Optimal State Values:
[4.96736232 5.55588727 6.36279299 4.36417633]

Optimal Action Values:
[[4.96737815 3.88710943]
 [4.85222433 5.5559031 ]
 [6.36280881 4.9245516 ]
 [4.36419215 4.07047531]]

Optimal Policy:
[0 1 0 0]


State-Value Bellman Optimality Equation (V(s))*



In [16]:
def bellman_optimality_equation_v(state, environment, gamma):
    # Find the optimal action in the state under the optimal policy
    optimal_action = find_optimal_action(state, action_values)  # Assuming action_values represent the optimal Q-function

    # Calculate the expected value of the optimal action
    expected_value = 0
    for next_state, prob in environment.get_possible_next_states(state, optimal_action).items():
        reward = environment.get_reward(state, optimal_action, next_state)
        expected_value += prob * (reward + gamma * state_values[next_state])  # Use state_values to approximate V*(s)

    return expected_value  # This represents V*(s) according to the Bellman Optimality Equation


Action-Value Bellman Optimality Equation (Q(s, a))*

In [17]:
def bellman_optimality_equation_q(state, action, environment, gamma):
    # Calculate the expected value of taking the action in the state under the optimal policy
    expected_value = 0
    for next_state, prob in environment.get_possible_next_states(state, action).items():
        reward = environment.get_reward(state, action, next_state)
        max_next_q = max(action_values[next_state].values())  # Find max Q-value under the optimal policy
        expected_value += prob * (reward + gamma * max_next_q)
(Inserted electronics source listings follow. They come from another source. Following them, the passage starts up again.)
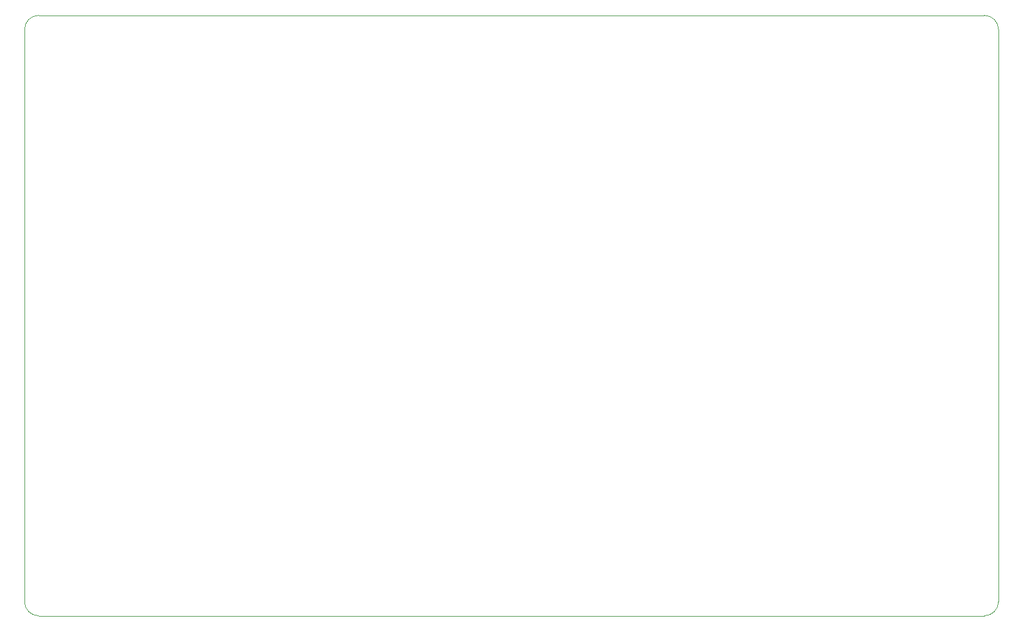
<source format=gm1>
G04 #@! TF.GenerationSoftware,KiCad,Pcbnew,(5.1.8)-1*
G04 #@! TF.CreationDate,2021-05-16T02:31:53+02:00*
G04 #@! TF.ProjectId,gtimer,6774696d-6572-42e6-9b69-6361645f7063,rev?*
G04 #@! TF.SameCoordinates,Original*
G04 #@! TF.FileFunction,Profile,NP*
%FSLAX46Y46*%
G04 Gerber Fmt 4.6, Leading zero omitted, Abs format (unit mm)*
G04 Created by KiCad (PCBNEW (5.1.8)-1) date 2021-05-16 02:31:53*
%MOMM*%
%LPD*%
G01*
G04 APERTURE LIST*
G04 #@! TA.AperFunction,Profile*
%ADD10C,0.050000*%
G04 #@! TD*
G04 APERTURE END LIST*
D10*
X160000000Y-103000000D02*
G75*
G02*
X158000000Y-105000000I-2000000J0D01*
G01*
X158000000Y-20000000D02*
G75*
G02*
X160000000Y-22000000I0J-2000000D01*
G01*
X22000000Y-103000000D02*
X22000000Y-22000000D01*
X160000000Y-22000000D02*
X160000000Y-103000000D01*
X24000000Y-105000000D02*
X158000000Y-105000000D01*
X158000000Y-20000000D02*
X24000000Y-20000000D01*
X24000000Y-105000000D02*
G75*
G02*
X22000000Y-103000000I0J2000000D01*
G01*
X22000000Y-22000000D02*
G75*
G02*
X24000000Y-20000000I2000000J0D01*
G01*
M02*

</source>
    return expected_value  # This represents Q*(s, a) according to the Bellman Optimality Equation


Recursive Relationship: The Bellman Optimality Equation establishes a recursive relationship between the optimal value of a state or state-action pair and the optimal values of its possible successor states or state-action pairs.

Focus on Optimal Policy: It explicitly considers the optimal policy when evaluating expected values.

Foundation for Algorithms: Dynamic programming methods like Value Iteration and Policy Iteration directly solve the Bellman Optimality Equation, while temporal difference learning algorithms like Q-learning indirectly converge to its solution.